Law students are constantly asked how they ended up in law school, and the truth is that I am not entirely sure how I landed here. It seems like no answer I can give is adequate to justify three years of intense education followed by a lifetime of being at a higher risk for depression and alcoholism than the general population. However, I can definitively say that I have always felt called to work in some sort of helping profession, and lawyers are in a unique and special position to help people from all walks of life.
I began college as an education major, and somewhere along the way I started thinking about law school instead. It was the product of a lot of small decisions, and by the time I moved to New York City to begin my year with GSV I knew that law school was likely where I would be headed. However, I also used the year to consider other alternatives, such as graduate school, marrying a multi-millionaire, or continuing on at FBH as a social worker. When the end of the year finally arrived, law school was a “now or never” decision for me—the timing felt right, and I am not sure that I ever would have gotten here if I did not jump in right away after GSV.

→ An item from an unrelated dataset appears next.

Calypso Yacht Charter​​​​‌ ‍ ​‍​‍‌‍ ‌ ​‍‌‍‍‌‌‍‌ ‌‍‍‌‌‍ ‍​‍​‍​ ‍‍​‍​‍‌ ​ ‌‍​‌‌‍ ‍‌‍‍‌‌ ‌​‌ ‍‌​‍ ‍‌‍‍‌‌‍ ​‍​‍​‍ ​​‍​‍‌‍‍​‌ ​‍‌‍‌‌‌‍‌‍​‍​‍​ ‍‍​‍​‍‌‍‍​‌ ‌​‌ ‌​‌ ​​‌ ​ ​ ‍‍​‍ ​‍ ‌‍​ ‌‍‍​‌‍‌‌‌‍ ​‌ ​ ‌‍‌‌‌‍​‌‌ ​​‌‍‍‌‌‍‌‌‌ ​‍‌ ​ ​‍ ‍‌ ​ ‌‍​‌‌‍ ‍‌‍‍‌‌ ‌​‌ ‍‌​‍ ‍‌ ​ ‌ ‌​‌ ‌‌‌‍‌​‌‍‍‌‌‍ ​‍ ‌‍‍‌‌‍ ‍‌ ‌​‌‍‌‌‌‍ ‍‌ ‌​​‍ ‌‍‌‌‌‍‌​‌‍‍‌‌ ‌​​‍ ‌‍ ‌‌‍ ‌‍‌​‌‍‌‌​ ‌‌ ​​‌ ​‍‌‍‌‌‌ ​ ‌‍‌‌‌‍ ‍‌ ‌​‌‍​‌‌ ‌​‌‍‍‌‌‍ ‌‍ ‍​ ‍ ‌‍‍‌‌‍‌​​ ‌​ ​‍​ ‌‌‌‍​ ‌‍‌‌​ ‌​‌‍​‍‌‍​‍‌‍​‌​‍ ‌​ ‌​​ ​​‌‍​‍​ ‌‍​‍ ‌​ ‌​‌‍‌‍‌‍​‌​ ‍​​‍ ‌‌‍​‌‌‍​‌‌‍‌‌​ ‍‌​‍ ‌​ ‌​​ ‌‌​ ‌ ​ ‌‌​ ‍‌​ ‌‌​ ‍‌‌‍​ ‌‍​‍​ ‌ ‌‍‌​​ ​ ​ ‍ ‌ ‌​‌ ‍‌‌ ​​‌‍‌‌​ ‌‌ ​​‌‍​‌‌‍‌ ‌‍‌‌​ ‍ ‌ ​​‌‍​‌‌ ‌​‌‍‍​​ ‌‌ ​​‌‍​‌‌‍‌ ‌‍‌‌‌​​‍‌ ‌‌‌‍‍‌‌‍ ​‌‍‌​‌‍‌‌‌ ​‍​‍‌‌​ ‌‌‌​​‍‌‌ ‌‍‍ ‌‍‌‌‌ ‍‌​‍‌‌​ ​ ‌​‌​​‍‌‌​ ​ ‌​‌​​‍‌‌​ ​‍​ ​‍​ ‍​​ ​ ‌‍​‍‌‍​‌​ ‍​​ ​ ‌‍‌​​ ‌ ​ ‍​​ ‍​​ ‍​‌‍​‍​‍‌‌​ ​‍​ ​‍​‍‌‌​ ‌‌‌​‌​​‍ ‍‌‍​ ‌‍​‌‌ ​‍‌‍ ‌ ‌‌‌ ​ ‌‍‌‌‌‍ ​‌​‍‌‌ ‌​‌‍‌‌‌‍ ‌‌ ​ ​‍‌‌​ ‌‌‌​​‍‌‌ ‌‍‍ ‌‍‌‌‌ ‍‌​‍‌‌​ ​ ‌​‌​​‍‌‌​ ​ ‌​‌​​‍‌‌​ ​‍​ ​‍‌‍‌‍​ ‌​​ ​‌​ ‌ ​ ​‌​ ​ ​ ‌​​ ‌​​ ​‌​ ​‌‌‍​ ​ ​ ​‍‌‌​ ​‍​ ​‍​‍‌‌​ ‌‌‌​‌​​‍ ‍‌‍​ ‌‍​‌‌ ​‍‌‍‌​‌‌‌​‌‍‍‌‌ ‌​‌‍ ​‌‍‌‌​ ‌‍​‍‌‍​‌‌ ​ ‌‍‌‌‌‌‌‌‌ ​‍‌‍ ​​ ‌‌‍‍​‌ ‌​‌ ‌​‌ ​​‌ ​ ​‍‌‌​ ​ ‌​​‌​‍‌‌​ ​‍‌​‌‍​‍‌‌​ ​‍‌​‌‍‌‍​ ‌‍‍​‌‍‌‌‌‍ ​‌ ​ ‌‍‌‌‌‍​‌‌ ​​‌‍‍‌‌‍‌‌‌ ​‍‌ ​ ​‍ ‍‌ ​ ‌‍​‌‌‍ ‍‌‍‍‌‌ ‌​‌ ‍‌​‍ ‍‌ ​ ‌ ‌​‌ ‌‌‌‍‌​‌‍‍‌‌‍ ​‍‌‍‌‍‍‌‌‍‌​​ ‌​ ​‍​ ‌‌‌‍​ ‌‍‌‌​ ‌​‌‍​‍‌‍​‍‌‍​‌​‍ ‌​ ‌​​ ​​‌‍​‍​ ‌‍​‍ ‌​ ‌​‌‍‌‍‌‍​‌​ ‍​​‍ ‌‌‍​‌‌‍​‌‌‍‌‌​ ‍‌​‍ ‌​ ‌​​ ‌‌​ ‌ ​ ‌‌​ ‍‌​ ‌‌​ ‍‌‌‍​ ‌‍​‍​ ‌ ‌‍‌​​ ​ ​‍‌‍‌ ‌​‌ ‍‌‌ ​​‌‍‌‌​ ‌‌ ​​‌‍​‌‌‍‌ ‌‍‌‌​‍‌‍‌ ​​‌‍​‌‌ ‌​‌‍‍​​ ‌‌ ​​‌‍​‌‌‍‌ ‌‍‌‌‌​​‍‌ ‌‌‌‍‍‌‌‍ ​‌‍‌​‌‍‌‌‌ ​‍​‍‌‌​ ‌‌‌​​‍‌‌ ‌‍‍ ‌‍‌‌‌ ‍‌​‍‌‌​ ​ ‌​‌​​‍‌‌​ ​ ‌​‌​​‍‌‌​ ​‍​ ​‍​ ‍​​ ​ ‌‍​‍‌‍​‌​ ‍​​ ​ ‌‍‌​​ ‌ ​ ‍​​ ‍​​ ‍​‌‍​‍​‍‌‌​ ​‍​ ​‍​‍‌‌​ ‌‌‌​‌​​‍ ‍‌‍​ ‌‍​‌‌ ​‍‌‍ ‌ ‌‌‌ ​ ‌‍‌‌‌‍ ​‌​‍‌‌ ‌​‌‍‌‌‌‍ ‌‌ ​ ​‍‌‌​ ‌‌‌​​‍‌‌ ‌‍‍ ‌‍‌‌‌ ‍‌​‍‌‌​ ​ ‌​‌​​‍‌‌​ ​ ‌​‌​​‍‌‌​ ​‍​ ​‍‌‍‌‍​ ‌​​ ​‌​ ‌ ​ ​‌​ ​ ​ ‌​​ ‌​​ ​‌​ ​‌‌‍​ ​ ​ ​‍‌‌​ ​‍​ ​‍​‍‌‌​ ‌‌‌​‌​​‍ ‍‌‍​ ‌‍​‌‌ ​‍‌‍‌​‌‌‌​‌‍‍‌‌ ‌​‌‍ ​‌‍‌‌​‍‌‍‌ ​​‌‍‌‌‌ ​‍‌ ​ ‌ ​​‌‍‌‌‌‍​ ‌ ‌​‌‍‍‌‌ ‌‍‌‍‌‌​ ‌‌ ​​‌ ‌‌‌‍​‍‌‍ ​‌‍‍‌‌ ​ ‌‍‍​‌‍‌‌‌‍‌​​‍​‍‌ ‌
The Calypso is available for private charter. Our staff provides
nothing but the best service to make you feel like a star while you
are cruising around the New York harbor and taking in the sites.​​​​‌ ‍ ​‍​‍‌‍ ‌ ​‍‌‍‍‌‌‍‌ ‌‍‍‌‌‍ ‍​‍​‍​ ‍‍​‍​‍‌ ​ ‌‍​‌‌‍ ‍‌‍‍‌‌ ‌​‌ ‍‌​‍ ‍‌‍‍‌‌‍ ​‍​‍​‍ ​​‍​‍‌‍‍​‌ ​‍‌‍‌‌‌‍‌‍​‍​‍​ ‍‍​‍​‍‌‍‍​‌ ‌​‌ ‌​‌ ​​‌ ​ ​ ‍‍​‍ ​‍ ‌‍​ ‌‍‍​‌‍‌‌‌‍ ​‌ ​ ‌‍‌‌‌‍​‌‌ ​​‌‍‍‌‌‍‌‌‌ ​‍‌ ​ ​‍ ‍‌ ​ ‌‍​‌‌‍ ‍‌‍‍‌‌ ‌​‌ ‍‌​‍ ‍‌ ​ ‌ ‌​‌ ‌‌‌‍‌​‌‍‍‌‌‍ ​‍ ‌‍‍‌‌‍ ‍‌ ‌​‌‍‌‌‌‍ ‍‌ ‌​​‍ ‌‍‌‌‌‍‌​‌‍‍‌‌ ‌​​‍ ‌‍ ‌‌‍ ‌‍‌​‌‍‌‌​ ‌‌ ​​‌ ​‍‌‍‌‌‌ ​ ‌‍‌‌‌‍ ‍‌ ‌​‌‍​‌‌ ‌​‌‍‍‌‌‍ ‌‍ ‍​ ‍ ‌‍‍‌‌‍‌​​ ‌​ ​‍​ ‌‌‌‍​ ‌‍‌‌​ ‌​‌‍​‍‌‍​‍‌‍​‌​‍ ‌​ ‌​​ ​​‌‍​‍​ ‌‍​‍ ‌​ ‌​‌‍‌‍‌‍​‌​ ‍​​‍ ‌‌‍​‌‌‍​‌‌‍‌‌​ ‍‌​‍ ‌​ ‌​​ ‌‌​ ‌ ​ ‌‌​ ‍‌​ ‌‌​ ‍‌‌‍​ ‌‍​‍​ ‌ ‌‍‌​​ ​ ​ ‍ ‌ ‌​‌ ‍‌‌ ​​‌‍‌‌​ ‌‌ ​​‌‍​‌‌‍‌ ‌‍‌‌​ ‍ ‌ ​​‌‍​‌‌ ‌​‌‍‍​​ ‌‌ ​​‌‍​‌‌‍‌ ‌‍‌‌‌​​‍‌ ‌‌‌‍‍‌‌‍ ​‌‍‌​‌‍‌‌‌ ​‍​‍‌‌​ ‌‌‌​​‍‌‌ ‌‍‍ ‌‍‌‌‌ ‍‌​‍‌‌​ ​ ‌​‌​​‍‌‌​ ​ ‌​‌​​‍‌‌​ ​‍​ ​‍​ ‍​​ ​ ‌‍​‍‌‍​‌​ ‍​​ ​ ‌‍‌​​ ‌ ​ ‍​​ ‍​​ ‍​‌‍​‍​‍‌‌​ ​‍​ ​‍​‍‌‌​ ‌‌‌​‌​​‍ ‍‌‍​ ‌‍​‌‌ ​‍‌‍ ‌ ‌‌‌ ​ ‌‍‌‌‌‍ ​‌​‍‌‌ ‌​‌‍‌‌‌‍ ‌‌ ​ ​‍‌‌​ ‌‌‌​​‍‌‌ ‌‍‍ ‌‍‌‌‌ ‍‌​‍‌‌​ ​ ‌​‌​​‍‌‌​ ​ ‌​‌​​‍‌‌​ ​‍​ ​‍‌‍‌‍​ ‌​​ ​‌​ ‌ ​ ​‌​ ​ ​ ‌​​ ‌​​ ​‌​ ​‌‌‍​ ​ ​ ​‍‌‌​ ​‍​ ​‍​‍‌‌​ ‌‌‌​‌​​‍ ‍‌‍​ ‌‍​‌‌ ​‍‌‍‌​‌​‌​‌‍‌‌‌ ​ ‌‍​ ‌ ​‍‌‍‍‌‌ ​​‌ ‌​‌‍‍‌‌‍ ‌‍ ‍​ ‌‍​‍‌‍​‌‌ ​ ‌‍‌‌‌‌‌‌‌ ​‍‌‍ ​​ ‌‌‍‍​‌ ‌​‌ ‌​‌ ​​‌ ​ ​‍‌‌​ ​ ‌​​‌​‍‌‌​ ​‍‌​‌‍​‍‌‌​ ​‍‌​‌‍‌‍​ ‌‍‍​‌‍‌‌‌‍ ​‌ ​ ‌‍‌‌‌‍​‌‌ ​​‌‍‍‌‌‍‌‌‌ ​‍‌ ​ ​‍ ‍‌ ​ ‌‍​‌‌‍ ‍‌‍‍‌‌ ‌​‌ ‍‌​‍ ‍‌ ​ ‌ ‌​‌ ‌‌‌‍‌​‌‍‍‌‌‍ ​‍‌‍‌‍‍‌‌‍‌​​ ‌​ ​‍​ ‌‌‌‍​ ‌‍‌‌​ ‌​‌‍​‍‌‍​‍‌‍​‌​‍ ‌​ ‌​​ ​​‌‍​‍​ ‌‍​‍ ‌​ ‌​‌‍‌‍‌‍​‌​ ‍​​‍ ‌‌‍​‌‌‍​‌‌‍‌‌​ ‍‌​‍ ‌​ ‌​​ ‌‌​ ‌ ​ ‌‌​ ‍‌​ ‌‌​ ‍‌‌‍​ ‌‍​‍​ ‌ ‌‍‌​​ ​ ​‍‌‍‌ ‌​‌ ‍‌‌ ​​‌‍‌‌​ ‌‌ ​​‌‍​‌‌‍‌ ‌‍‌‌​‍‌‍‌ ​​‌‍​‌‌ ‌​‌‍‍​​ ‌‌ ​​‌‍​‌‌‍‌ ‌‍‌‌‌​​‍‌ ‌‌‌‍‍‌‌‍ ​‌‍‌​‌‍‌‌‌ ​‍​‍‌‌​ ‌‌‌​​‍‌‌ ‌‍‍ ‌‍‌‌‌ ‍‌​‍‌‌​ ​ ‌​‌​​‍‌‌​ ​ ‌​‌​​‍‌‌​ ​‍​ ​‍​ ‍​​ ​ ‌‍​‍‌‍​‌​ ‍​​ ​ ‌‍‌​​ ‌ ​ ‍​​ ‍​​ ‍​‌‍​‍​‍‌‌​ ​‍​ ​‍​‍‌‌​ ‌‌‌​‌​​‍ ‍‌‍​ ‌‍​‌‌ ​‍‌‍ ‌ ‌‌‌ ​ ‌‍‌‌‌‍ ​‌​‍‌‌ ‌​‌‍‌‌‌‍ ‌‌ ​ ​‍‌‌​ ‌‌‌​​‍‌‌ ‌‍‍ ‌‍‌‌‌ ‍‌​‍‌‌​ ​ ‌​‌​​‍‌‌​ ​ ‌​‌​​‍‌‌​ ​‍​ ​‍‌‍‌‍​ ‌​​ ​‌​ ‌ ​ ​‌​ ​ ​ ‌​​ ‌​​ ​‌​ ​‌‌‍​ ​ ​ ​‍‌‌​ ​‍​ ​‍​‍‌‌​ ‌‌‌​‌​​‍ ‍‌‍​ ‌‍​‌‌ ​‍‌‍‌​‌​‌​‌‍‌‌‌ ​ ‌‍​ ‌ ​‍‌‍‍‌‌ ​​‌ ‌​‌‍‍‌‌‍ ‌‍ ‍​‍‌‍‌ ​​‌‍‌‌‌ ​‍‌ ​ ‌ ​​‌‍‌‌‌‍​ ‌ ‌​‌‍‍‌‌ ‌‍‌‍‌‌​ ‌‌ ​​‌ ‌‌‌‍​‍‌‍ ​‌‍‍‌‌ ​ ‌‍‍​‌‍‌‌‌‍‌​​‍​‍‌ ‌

What kind of law will you be practicing?
I hope to be involved in some sort of public interest work, such as an organization like Legal Aid, or working with youth in some capacity, which could involve juvenile defense work or acting as a Guardian Ad Litem for youth who are in the system. I could also phrase this in negative terms by stating that while I still harbor some uncertainty about what type of work I’ll be doing when I graduate, I do not want to be working for The Man.
What does a day in the life of Sarah Jane Simons look like? Any particular highlights to law school you can share?

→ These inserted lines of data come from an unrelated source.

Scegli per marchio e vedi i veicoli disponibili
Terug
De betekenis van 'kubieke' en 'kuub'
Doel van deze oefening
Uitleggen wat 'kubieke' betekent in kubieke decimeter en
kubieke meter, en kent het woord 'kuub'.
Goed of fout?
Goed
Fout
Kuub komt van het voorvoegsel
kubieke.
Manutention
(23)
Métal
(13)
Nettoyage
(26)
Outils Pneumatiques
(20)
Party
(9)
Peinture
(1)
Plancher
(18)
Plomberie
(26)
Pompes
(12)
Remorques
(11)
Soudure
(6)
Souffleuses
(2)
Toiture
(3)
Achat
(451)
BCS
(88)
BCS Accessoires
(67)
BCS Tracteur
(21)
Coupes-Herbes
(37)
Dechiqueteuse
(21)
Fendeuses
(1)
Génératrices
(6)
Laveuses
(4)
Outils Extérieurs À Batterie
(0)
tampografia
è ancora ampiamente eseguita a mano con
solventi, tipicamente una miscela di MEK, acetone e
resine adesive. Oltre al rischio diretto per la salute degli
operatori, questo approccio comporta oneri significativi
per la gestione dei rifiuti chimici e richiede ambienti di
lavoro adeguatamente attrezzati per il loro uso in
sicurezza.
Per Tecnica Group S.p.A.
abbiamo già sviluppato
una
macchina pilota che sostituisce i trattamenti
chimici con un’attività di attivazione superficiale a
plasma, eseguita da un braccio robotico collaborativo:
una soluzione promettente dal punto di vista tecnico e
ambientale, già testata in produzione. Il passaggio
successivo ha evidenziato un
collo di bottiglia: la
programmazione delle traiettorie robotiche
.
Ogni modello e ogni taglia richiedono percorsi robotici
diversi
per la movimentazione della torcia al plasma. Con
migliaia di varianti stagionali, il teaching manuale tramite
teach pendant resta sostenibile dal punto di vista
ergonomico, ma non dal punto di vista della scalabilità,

A day in the life of SJS revolves almost exclusively around the law school. I usually get to the library an hour or so before my first class to catch up on reading, have my morning tea, and chat with some of my classmates. When I am not in class during the day I am either studying at my desk in the library or working at the Iowa Capitol, where I have been interning with a legislator from the House of Representatives.
A major highlight of law school thus far has been being able to immerse myself back into a collegiate atmosphere. My classmates are simultaneously ridiculous, hilarious, and maddening, but they always make life a little more interesting. Another highlight is that now that I am a second year student, I am able to explore more areas of interest than is possible as a first year student—I have been able to take classes that in many ways connect me back to social work, seen local politics in action through my internship at the Capitol, and I am currently looking forward to participating in the legal clinic at the law school for the duration of my 3L year.
Has your GSV experience continued to have an effect on your personal or professional decisions? If so, how?
In general, being a part of GSV solidified my desire to make social justice work a part of my career. And more specifically, working with young people and their families in the Bronx led to my interest in juvenile law. Next year I will be representing youth through Drake’s Children’s Rights Clinic, which is an area of law I may not have felt so strongly about without my experience with GSV. I am confident that much of the work I did at FBH will translate directly to my career as an attorney through the effects of simple exposure to issues and concerns that are unique to vulnerable populations.
What’s next for you?
I have a little over a year left of school, which will be followed by a summer spent furiously studying for the bar exam. After school is finished I hope to shock the recession, the economy, and myself by finding the perfect job right away. In the meantime, I will be here in Iowa, cherishing being located in close proximity to my family and enjoying the time I have left as a law student.